▸ ASSIGNED TASK A:
Could you repeat the records exactly, from their start up to and including the line with "8: (127, 118)", leaving the pictures out?

▸ TEXT UNDER STUDY:
......
Val Venis teams with Taka Michonoku to take on KaiEnTai's Dick Togo and Sho Funaki, which quickly descends into madness on an August Raw. On the same show in September, Steve Austin and Ken Shamrock work an acceptable TV main event over the WWF Championship, with a hot crowd that is let down by a dodgy finish. A week later on Raw, Sgt. Slaughter faces Al Snow in a Bootcamp match with Al Snow's contract on the line and whilst the commentators Shane McMahon and Jim Cornette have no idea of the rules and Sgt. Slaughter is horrendously out of shape, Snow manages to carry him to a tolerable match, with a number of fun spots.
|Road Dogg shouts words at Owen Hart|
A week later, a six man four corners match is on offer as Edge, Gangrel, Jeff Jarrett, Droz, Marc Mero and D'Lo Brown battle to become Number One Contender to the European Championship. The match is enjoyable, with a lot going on and allows a number of on-going stories to progress, but the crowd and D'Lo Brown's bumping ability are questionable. The bout is also a little short to fully show off all six men. On a November Raw, X-Pac get's a shot at The Rock's WWF Championship and while there is about as much doubt today as there was then as to who would walk out the winner, this is still a well put together match with a solid swerve finish. The opener from In Your House 26: Rock Bottom see's The Godfather and Val Venis team up to take on Mark Henry and D'Lo Brown. The match lacks any real pace or notable offence, but is entirely watchable, helped along by how over D'Lo Brown is!
Triple H vs. Edge from Raw in January 1998 is an extended squash match. Most likely included because of Edge's later star power, it's good for the two and a half minutes it lasts. Kane and Steve Austin main event a March Raw, in a bout that attempts to tell a decent story, but struggles because Kane refuses to sell at all. There's a couple of big spots and appearance from the then "Big Nasty" Paul Wight, as highlights. Two weeks later, Billy Gunn challenges Hardcore Holly for the Hardcore Championship. It's a good representation of the Hardcore division with plenty of random weapon shots, alongside one silly table spot. There's way too much focus on Jim Ross' stupid separate commentary table.
|X-Pac - Has A Sex Tape with Chyna|
On Raw in April, Paul Wight takes on The Rock and Triple H in a handicap match main event, which is much more of a segment than a match. The booking of Wight makes him look like a beast and the pop for Steve Austin entrance is HUGE! A week later, The Big Boss Man is supposed to face Goldust for the Intercontinental Championship. The match doesn't go to plan, but what is provided is an awkward and plodding title contest. Five days later on Shotgun Saturday Night, Edge & Christian go up against The Hardy Boyz in an enhancement match. There's some suspect booking, with Gangrel at ringside, but a superb finish makes this one worthwhile.
......
▸ MATERIAL FOR THIS EXERCISE:

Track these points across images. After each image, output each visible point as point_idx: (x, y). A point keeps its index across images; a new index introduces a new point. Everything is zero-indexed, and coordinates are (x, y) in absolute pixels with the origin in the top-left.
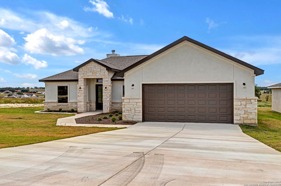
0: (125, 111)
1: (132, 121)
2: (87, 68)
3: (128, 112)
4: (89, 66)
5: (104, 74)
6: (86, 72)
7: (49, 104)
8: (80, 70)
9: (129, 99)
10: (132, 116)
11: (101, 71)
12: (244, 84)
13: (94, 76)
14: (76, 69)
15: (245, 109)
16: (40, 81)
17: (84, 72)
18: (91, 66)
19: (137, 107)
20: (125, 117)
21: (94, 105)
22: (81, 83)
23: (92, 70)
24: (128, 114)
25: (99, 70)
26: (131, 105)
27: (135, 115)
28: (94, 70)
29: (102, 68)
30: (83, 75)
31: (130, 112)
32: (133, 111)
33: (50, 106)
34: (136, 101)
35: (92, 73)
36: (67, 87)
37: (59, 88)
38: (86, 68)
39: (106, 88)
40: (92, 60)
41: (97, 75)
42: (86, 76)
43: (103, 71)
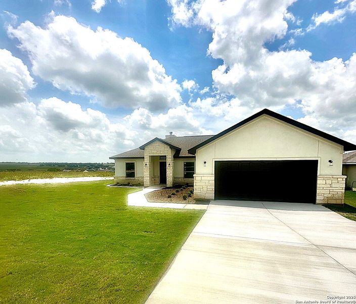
0: (197, 189)
1: (204, 199)
3: (200, 190)
4: (154, 144)
5: (167, 152)
6: (151, 150)
7: (118, 178)
8: (146, 148)
11: (165, 149)
12: (330, 161)
14: (143, 148)
15: (330, 188)
16: (110, 158)
17: (149, 150)
18: (156, 145)
19: (209, 185)
20: (197, 194)
21: (158, 180)
22: (147, 160)
23: (157, 148)
24: (200, 192)
25: (163, 148)
26: (203, 183)
27: (207, 193)
28: (159, 148)
29: (166, 146)
30: (148, 153)
31: (202, 190)
32: (205, 189)
33: (120, 180)
35: (156, 151)
36: (134, 163)
37: (127, 164)
38: (151, 146)
39: (169, 164)
40: (156, 139)
42: (151, 153)
43: (167, 149)
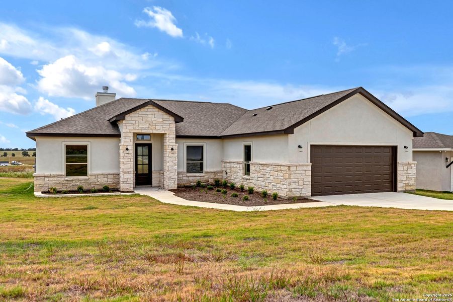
0: (291, 184)
1: (300, 197)
2: (140, 116)
3: (294, 184)
4: (142, 112)
5: (168, 127)
6: (137, 122)
7: (46, 179)
8: (127, 118)
9: (297, 166)
10: (300, 190)
11: (164, 122)
13: (152, 129)
15: (407, 175)
17: (134, 122)
18: (147, 113)
19: (306, 177)
20: (292, 191)
22: (129, 141)
23: (149, 120)
24: (294, 187)
25: (161, 120)
26: (298, 175)
27: (303, 188)
28: (153, 119)
30: (131, 127)
31: (297, 184)
32: (301, 183)
33: (50, 182)
34: (305, 168)
35: (148, 125)
38: (137, 115)
39: (172, 149)
40: (150, 103)
41: (158, 128)
42: (136, 128)
43: (168, 122)
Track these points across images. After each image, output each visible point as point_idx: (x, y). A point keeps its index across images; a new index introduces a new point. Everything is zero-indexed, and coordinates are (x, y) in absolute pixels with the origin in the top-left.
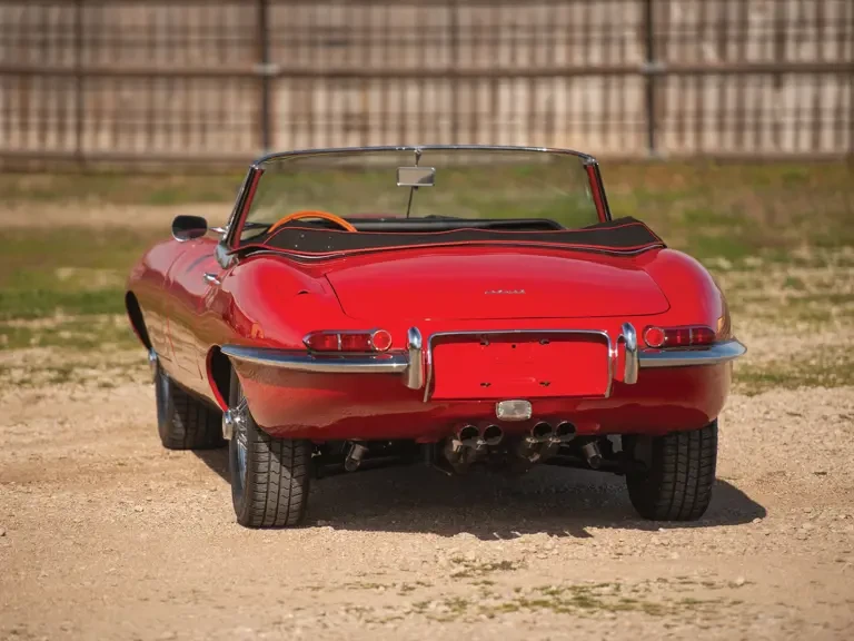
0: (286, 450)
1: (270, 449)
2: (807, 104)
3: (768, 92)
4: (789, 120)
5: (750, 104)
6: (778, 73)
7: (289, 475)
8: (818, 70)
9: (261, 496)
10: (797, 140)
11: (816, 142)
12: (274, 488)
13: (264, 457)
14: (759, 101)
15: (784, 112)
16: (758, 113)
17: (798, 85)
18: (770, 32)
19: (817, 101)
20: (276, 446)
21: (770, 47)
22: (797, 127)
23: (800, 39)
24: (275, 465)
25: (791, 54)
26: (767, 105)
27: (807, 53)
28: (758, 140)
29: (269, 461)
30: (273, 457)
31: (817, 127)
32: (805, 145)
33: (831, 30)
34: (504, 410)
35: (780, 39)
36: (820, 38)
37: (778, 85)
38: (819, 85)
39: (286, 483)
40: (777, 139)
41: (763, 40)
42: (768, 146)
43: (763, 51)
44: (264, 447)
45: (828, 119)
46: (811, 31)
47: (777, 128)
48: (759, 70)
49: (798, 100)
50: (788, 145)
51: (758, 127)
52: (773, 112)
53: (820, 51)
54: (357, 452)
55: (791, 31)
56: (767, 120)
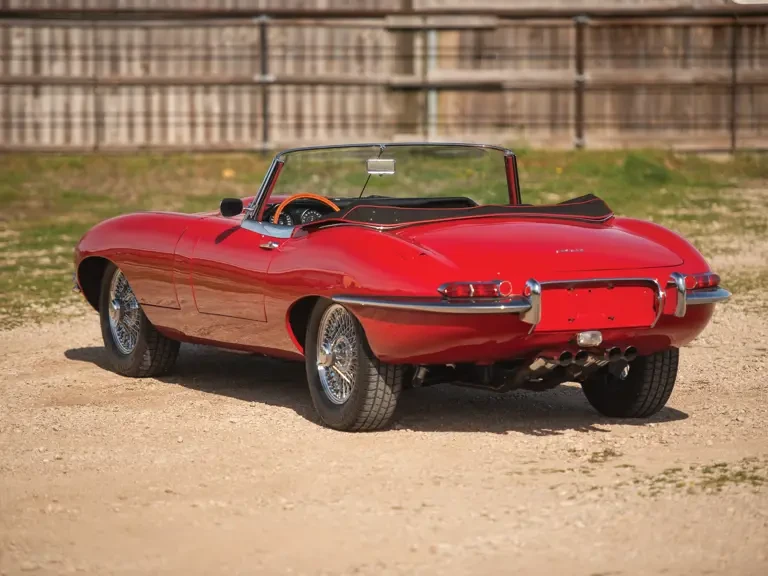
0: (390, 374)
1: (379, 373)
2: (60, 108)
3: (29, 99)
4: (46, 121)
5: (15, 108)
6: (36, 85)
7: (390, 392)
8: (68, 84)
9: (367, 408)
10: (53, 136)
11: (68, 138)
12: (378, 401)
13: (374, 378)
14: (22, 106)
15: (42, 115)
16: (22, 115)
17: (53, 93)
18: (29, 53)
19: (68, 106)
20: (383, 369)
21: (29, 64)
22: (53, 126)
23: (53, 59)
24: (382, 385)
25: (46, 71)
26: (28, 109)
27: (58, 69)
28: (22, 136)
29: (378, 381)
30: (381, 378)
31: (68, 126)
32: (59, 141)
33: (76, 53)
34: (584, 338)
35: (37, 59)
36: (68, 58)
37: (36, 94)
38: (68, 94)
39: (387, 398)
40: (37, 136)
41: (23, 59)
42: (30, 141)
43: (23, 67)
44: (374, 371)
45: (77, 120)
46: (61, 53)
47: (37, 126)
48: (22, 82)
49: (53, 105)
50: (46, 140)
51: (22, 126)
52: (33, 115)
53: (68, 68)
54: (421, 373)
55: (45, 53)
56: (29, 120)
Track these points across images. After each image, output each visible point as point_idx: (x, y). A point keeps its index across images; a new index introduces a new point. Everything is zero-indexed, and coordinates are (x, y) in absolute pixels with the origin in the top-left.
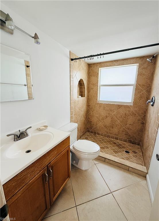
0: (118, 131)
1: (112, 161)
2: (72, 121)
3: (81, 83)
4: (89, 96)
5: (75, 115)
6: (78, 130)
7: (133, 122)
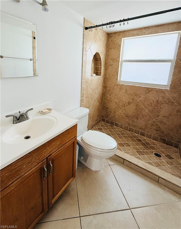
......
▸ ASSIGNED TASK B:
Could you continue the review of WWF matches from where it stops?

▸ EXPECTED ANSWER A:
Track these points across images. After each image, output each visible point as point_idx: (x, y). A point keeps its index across images; a new index introduces a new point. Everything is zero-indexed, and coordinates are (x, y) in absolute pixels with the origin in the top-left.
0: (125, 111)
1: (132, 121)
2: (87, 68)
3: (128, 112)
4: (89, 66)
5: (104, 74)
6: (86, 72)
7: (49, 104)
8: (80, 70)
9: (129, 99)
10: (132, 116)
11: (101, 71)
12: (244, 84)
13: (94, 76)
14: (76, 69)
15: (245, 109)
16: (40, 81)
17: (84, 72)
18: (91, 66)
19: (137, 107)
20: (125, 117)
21: (94, 105)
22: (81, 83)
23: (92, 70)
24: (128, 114)
25: (99, 70)
26: (131, 105)
27: (135, 115)
28: (94, 70)
29: (102, 68)
30: (83, 75)
31: (130, 112)
32: (133, 111)
33: (50, 106)
34: (136, 101)
35: (92, 73)
36: (67, 87)
37: (59, 88)
38: (86, 68)
39: (106, 88)
40: (92, 60)
41: (97, 75)
42: (86, 76)
43: (103, 71)
0: (197, 189)
1: (204, 199)
3: (200, 190)
4: (154, 144)
5: (167, 152)
6: (151, 150)
7: (118, 178)
8: (146, 148)
11: (165, 149)
12: (330, 161)
14: (143, 148)
15: (330, 188)
16: (110, 158)
17: (149, 150)
18: (156, 145)
19: (209, 185)
20: (197, 194)
21: (158, 180)
22: (147, 160)
23: (157, 148)
24: (200, 192)
25: (163, 148)
26: (203, 183)
27: (207, 193)
28: (159, 148)
29: (166, 146)
30: (148, 153)
31: (202, 190)
32: (205, 189)
33: (120, 180)
35: (156, 151)
36: (134, 163)
37: (127, 164)
38: (151, 146)
39: (169, 164)
40: (156, 139)
42: (151, 153)
43: (167, 149)
0: (291, 184)
1: (300, 197)
2: (140, 116)
3: (294, 184)
4: (142, 112)
5: (168, 127)
6: (137, 122)
7: (46, 179)
8: (127, 118)

▸ EXPECTED ANSWER B:
The Rock and The Undertaker tussle in a Casket Match on an May Raw, although again this is more of a segment with wrestling in it, than an actual match. There's interruption for a backstage brawl and a tonnes of interference, with a decent story peering through. It was strange to see the Casket match gimmick used in such a throwaway manner to build other feuds. A surprisingly entertaining contest comes in the form of Jeff Jarrett defending the Intercontinental Championship on a July episode of Sunday Night Heat. A quick match, with sound wrestling and good flow, it's a shame about the super silly finish. A Tag Team Championship match pitting X-Pac & Kane against The Acolytes is a perfectly booked, yet basic tag team match, played out in front of a red hot crowd. It also see's Kane talk for himself for the very first time, without his special talky stick.
Mark Henry's Sexual Chocolate days are represented through a series of promos and vignettes. These were straight up embarrassing to watch, as Henry revealed such lovely nuggets about his past as losing his virginity to his sister, aged 8 and that he was still having sex with his sister, I honestly don't understand the logic of this booking. Was it simply to embarrass Henry? Next up, there's more Henry action (literally) as he spends Valentines' Night with Mae Young in a hotel. How on earth do you review that? Luckily, wrestling returns as Chris Jericho and Tazz chase Kurt Angle's European Championship on a March 2000 Raw, unluckily the bout goes for only just over three minutes, and whilst all cut strong promos before the match, the match just isn't long enough for these three to reach their full potential.
Jericho and Angle are back on a May Raw with Jericho defending the European Championship. Angle's pre-match promo is a gem, but the match is not the strongest these two have had, whilst the wrestling is crisp, there is nothing resembling substance or drama to be found here. The next month on Heat, Dean Malenko and Eddie Guerrero have a similar problem with timing, as whilst there are a number of cool looking moves, this match isn't given any real time to get going. There is also a genuinely shit finish. WWF's style storytelling suits a mixed tag team match, pitting The Rock & Lita against Kurt Angle & Stephanie McMahon-Helmsley, main eventing an August Smackdown much better. The bout allows the Triple H-Stephanie-Angle love triangle storyline to progress, whilst pushing the Triple H vs. Angle vs. Rock for the upcoming PPV. Rock and Angle also manage to fit in some nice wrestling, whilst Lita is elevated from appearing in the main event, as are The Hardy Boyz appearing later on!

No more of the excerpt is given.